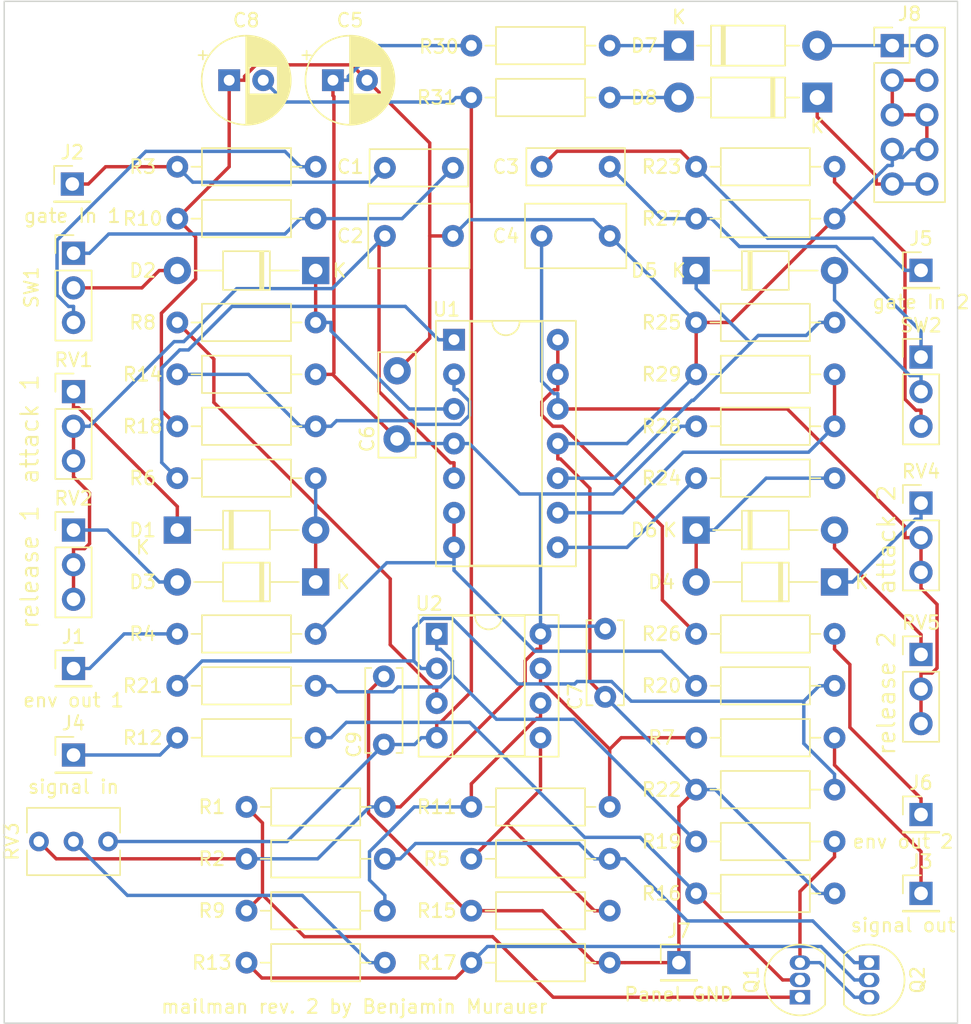
<source format=kicad_pcb>
(kicad_pcb
	(version 20240108)
	(generator "pcbnew")
	(generator_version "8.0")
	(general
		(thickness 1.6)
		(legacy_teardrops no)
	)
	(paper "A4")
	(layers
		(0 "F.Cu" signal)
		(31 "B.Cu" signal)
		(32 "B.Adhes" user "B.Adhesive")
		(33 "F.Adhes" user "F.Adhesive")
		(34 "B.Paste" user)
		(35 "F.Paste" user)
		(36 "B.SilkS" user "B.Silkscreen")
		(37 "F.SilkS" user "F.Silkscreen")
		(38 "B.Mask" user)
		(39 "F.Mask" user)
		(40 "Dwgs.User" user "User.Drawings")
		(41 "Cmts.User" user "User.Comments")
		(42 "Eco1.User" user "User.Eco1")
		(43 "Eco2.User" user "User.Eco2")
		(44 "Edge.Cuts" user)
		(45 "Margin" user)
		(46 "B.CrtYd" user "B.Courtyard")
		(47 "F.CrtYd" user "F.Courtyard")
		(48 "B.Fab" user)
		(49 "F.Fab" user)
		(50 "User.1" user)
		(51 "User.2" user)
		(52 "User.3" user)
		(53 "User.4" user)
		(54 "User.5" user)
		(55 "User.6" user)
		(56 "User.7" user)
		(57 "User.8" user)
		(58 "User.9" user)
	)
	(setup
		(pad_to_mask_clearance 0)
		(allow_soldermask_bridges_in_footprints no)
		(grid_origin 50 38.5)
		(pcbplotparams
			(layerselection 0x00010fc_ffffffff)
			(plot_on_all_layers_selection 0x0000000_00000000)
			(disableapertmacros no)
			(usegerberextensions no)
			(usegerberattributes yes)
			(usegerberadvancedattributes yes)
			(creategerberjobfile no)
			(dashed_line_dash_ratio 12.000000)
			(dashed_line_gap_ratio 3.000000)
			(svgprecision 4)
			(plotframeref no)
			(viasonmask no)
			(mode 1)
			(useauxorigin no)
			(hpglpennumber 1)
			(hpglpenspeed 20)
			(hpglpendiameter 15.000000)
			(pdf_front_fp_property_popups yes)
			(pdf_back_fp_property_popups yes)
			(dxfpolygonmode yes)
			(dxfimperialunits yes)
			(dxfusepcbnewfont yes)
			(psnegative no)
			(psa4output no)
			(plotreference yes)
			(plotvalue yes)
			(plotfptext yes)
			(plotinvisibletext no)
			(sketchpadsonfab no)
			(subtractmaskfromsilk yes)
			(outputformat 1)
			(mirror no)
			(drillshape 0)
			(scaleselection 1)
			(outputdirectory "../gerber/rev. 2/")
		)
	)
	(net 0 "")
	(net 1 "Net-(SW1-C)")
	(net 2 "Net-(SW1-A)")
	(net 3 "Net-(SW2-C)")
	(net 4 "Net-(SW2-A)")
	(net 5 "+12V")
	(net 6 "GNDREF")
	(net 7 "-12V")
	(net 8 "Net-(D1-A)")
	(net 9 "Net-(D1-K)")
	(net 10 "Net-(D2-A)")
	(net 11 "Net-(D2-K)")
	(net 12 "Net-(D3-A)")
	(net 13 "Net-(D4-A)")
	(net 14 "Net-(D5-K)")
	(net 15 "Net-(D5-A)")
	(net 16 "Net-(D6-A)")
	(net 17 "Net-(U1A--)")
	(net 18 "Net-(J2-Pin_1)")
	(net 19 "Net-(U2B-+)")
	(net 20 "Net-(D7-K)")
	(net 21 "Net-(D7-A)")
	(net 22 "Net-(D8-A)")
	(net 23 "Net-(J1-Pin_1)")
	(net 24 "Net-(Q1-E)")
	(net 25 "Net-(Q1-C)")
	(net 26 "Net-(Q1-B)")
	(net 27 "Net-(Q2-B)")
	(net 28 "Net-(Q2-C)")
	(net 29 "Net-(U2B--)")
	(net 30 "Net-(U2A--)")
	(net 31 "Net-(U1B-+)")
	(net 32 "Net-(U1B--)")
	(net 33 "Net-(U1D-+)")
	(net 34 "Net-(D4-K)")
	(net 35 "Net-(J4-Pin_1)")
	(net 36 "Net-(U1C--)")
	(net 37 "Net-(U1D--)")
	(net 38 "Net-(J5-Pin_1)")
	(net 39 "Net-(J6-Pin_1)")
	(net 40 "Net-(D8-K)")
	(net 41 "Net-(J3-Pin_1)")
	(net 42 "Net-(R6-Pad1)")
	(net 43 "Net-(R11-Pad2)")
	(net 44 "Net-(R13-Pad2)")
	(net 45 "Net-(R19-Pad1)")
	(net 46 "Net-(R24-Pad1)")
	(net 47 "GND")
	(footprint "Resistor_THT:R_Axial_DIN0207_L6.3mm_D2.5mm_P10.16mm_Horizontal" (layer "F.Cu") (at 15.71 27.07))
	(footprint "Connector_PinHeader_2.54mm:PinHeader_1x01_P2.54mm_Vertical" (layer "F.Cu") (at 70.32 68.98))
	(footprint "Connector_PinHeader_2.54mm:PinHeader_1x03_P2.54mm_Vertical" (layer "F.Cu") (at 8.09 42.31))
	(footprint "MountingHole:MountingHole_3.2mm_M3" (layer "F.Cu") (at 8 73.5))
	(footprint "Diode_THT:D_T-1_P10.16mm_Horizontal" (layer "F.Cu") (at 25.87 46.12 180))
	(footprint "Diode_THT:D_T-1_P10.16mm_Horizontal" (layer "F.Cu") (at 53.81 42.31))
	(footprint "Resistor_THT:R_Axial_DIN0207_L6.3mm_D2.5mm_P10.16mm_Horizontal" (layer "F.Cu") (at 37.3 70.25))
	(footprint "Resistor_THT:R_Axial_DIN0207_L6.3mm_D2.5mm_P10.16mm_Horizontal" (layer "F.Cu") (at 37.3 74.06))
	(footprint "Package_TO_SOT_THT:TO-92_Inline" (layer "F.Cu") (at 61.43 76.6 90))
	(footprint "Connector_PinHeader_2.54mm:PinHeader_1x01_P2.54mm_Vertical" (layer "F.Cu") (at 52.54 74.06))
	(footprint "Resistor_THT:R_Axial_DIN0207_L6.3mm_D2.5mm_P10.16mm_Horizontal" (layer "F.Cu") (at 53.81 30.88))
	(footprint "Connector_PinHeader_2.54mm:PinHeader_2x05_P2.54mm_Vertical" (layer "F.Cu") (at 68.21 6.75))
	(footprint "Resistor_THT:R_Axial_DIN0207_L6.3mm_D2.5mm_P10.16mm_Horizontal" (layer "F.Cu") (at 53.81 53.74))
	(footprint "Resistor_THT:R_Axial_DIN0207_L6.3mm_D2.5mm_P10.16mm_Horizontal" (layer "F.Cu") (at 20.79 74.06))
	(footprint "Resistor_THT:R_Axial_DIN0207_L6.3mm_D2.5mm_P10.16mm_Horizontal" (layer "F.Cu") (at 15.71 53.74))
	(footprint "Diode_THT:D_T-1_P10.16mm_Horizontal" (layer "F.Cu") (at 15.71 42.31))
	(footprint "Diode_THT:D_DO-41_SOD81_P10.16mm_Horizontal" (layer "F.Cu") (at 62.7 10.56 180))
	(footprint "Resistor_THT:R_Axial_DIN0207_L6.3mm_D2.5mm_P10.16mm_Horizontal" (layer "F.Cu") (at 53.81 68.98))
	(footprint "Capacitor_THT:C_Rect_L7.0mm_W2.5mm_P5.00mm" (layer "F.Cu") (at 30.95 15.72))
	(footprint "Diode_THT:D_T-1_P10.16mm_Horizontal" (layer "F.Cu") (at 53.81 23.26))
	(footprint "Package_TO_SOT_THT:TO-92_Inline" (layer "F.Cu") (at 66.51 74.06 -90))
	(footprint "Resistor_THT:R_Axial_DIN0207_L6.3mm_D2.5mm_P10.16mm_Horizontal" (layer "F.Cu") (at 37.3 66.44))
	(footprint "Resistor_THT:R_Axial_DIN0207_L6.3mm_D2.5mm_P10.16mm_Horizontal" (layer "F.Cu") (at 53.81 49.93))
	(footprint "Resistor_THT:R_Axial_DIN0207_L6.3mm_D2.5mm_P10.16mm_Horizontal" (layer "F.Cu") (at 53.81 61.36))
	(footprint "Resistor_THT:R_Axial_DIN0207_L6.3mm_D2.5mm_P10.16mm_Horizontal" (layer "F.Cu") (at 15.71 19.45))
	(footprint "Diode_THT:D_T-1_P10.16mm_Horizontal" (layer "F.Cu") (at 25.87 23.26 180))
	(footprint "Resistor_THT:R_Axial_DIN0207_L6.3mm_D2.5mm_P10.16mm_Horizontal" (layer "F.Cu") (at 53.81 27.07))
	(footprint "Resistor_THT:R_Axial_DIN0207_L6.3mm_D2.5mm_P10.16mm_Horizontal" (layer "F.Cu") (at 63.97 19.45 180))
	(footprint "Resistor_THT:R_Axial_DIN0207_L6.3mm_D2.5mm_P10.16mm_Horizontal" (layer "F.Cu") (at 15.71 57.55))
	(footprint "Connector_PinHeader_2.54mm:PinHeader_1x03_P2.54mm_Vertical" (layer "F.Cu") (at 8.09 21.99))
	(footprint "Connector_PinHeader_2.54mm:PinHeader_1x03_P2.54mm_Vertical" (layer "F.Cu") (at 70.32 51.44))
	(footprint "Resistor_THT:R_Axial_DIN0207_L6.3mm_D2.5mm_P10.16mm_Horizontal" (layer "F.Cu") (at 47.46 10.56 180))
	(footprint "Resistor_THT:R_Axial_DIN0207_L6.3mm_D2.5mm_P10.16mm_Horizontal" (layer "F.Cu") (at 15.71 38.5))
	(footprint "Capacitor_THT:C_Rect_L7.2mm_W4.5mm_P5.00mm_FKS2_FKP2_MKS2_MKP2" (layer "F.Cu") (at 30.95 20.72))
	(footprint "Connector_PinHeader_2.54mm:PinHeader_1x03_P2.54mm_Vertical" (layer "F.Cu") (at 70.32 40.33))
	(footprint "Resistor_THT:R_Axial_DIN0207_L6.3mm_D2.5mm_P10.16mm_Horizontal" (layer "F.Cu") (at 47.46 6.75 180))
	(footprint "Resistor_THT:R_Axial_DIN0207_L6.3mm_D2.5mm_P10.16mm_Horizontal"
		(layer "F.Cu")
		(uuid "752b03b8-6f62-4f83-8561-81e34acdfc0f")
		(at 63.97 34.69 180)
		(descr "Resistor, Axial_DIN0207 series, Axial, Horizontal, pin pitch=10.
... [282185 chars truncated]
</source>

Problem description :: Could you set down, exactly as written, the lines above between the one holding "(at 70.32 51.44))" and the one holding "(at 30.95 20.72))", inclusive, and nothing more?

Task answer ::
	(footprint "Connector_PinHeader_2.54mm:PinHeader_1x03_P2.54mm_Vertical" (layer "F.Cu") (at 70.32 51.44))
	(footprint "Resistor_THT:R_Axial_DIN0207_L6.3mm_D2.5mm_P10.16mm_Horizontal" (layer "F.Cu") (at 47.46 10.56 180))
	(footprint "Resistor_THT:R_Axial_DIN0207_L6.3mm_D2.5mm_P10.16mm_Horizontal" (layer "F.Cu") (at 15.71 38.5))
	(footprint "Capacitor_THT:C_Rect_L7.2mm_W4.5mm_P5.00mm_FKS2_FKP2_MKS2_MKP2" (layer "F.Cu") (at 30.95 20.72))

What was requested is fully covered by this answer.